PROBLEM: List every line of the records below that contains the word "True", matching uppercase and lowercase exactly.

INPUT DATA:
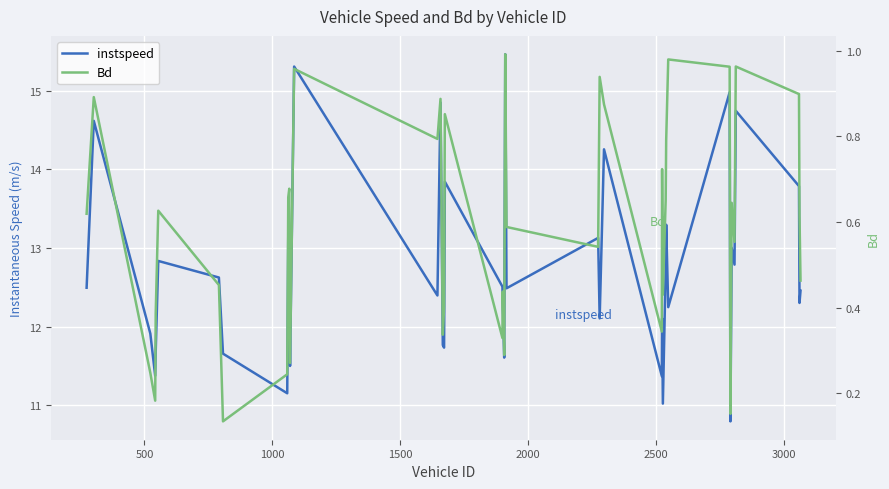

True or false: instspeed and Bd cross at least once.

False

==

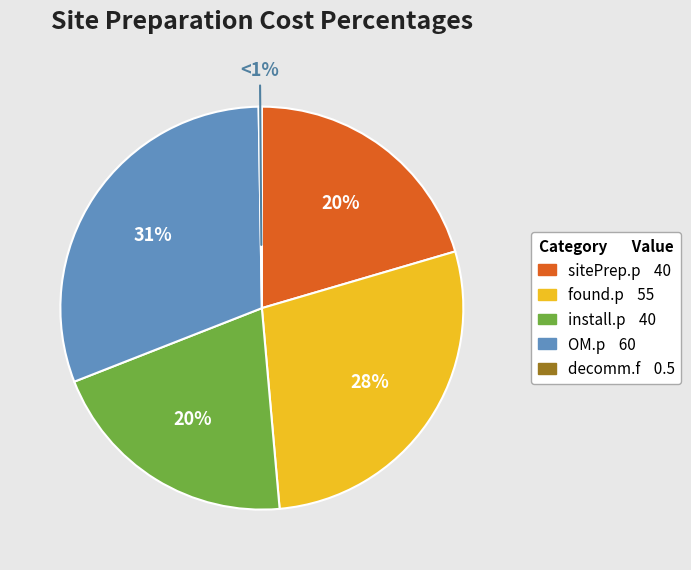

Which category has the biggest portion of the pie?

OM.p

...

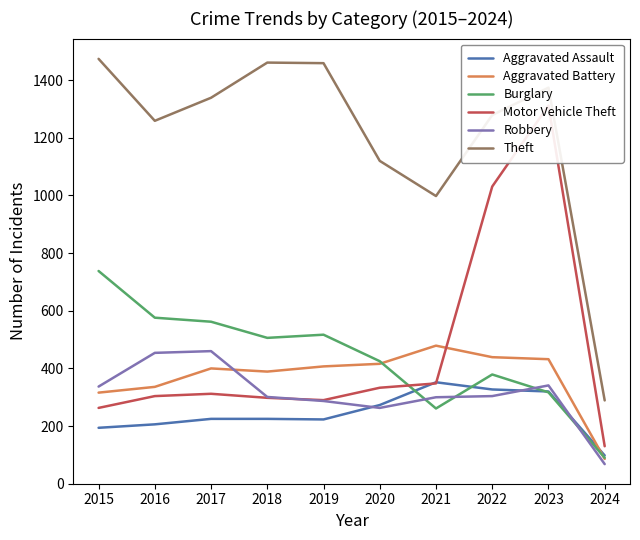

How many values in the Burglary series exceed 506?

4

OUTPUT BELOW:
True or false: instspeed and Bd cross at least once.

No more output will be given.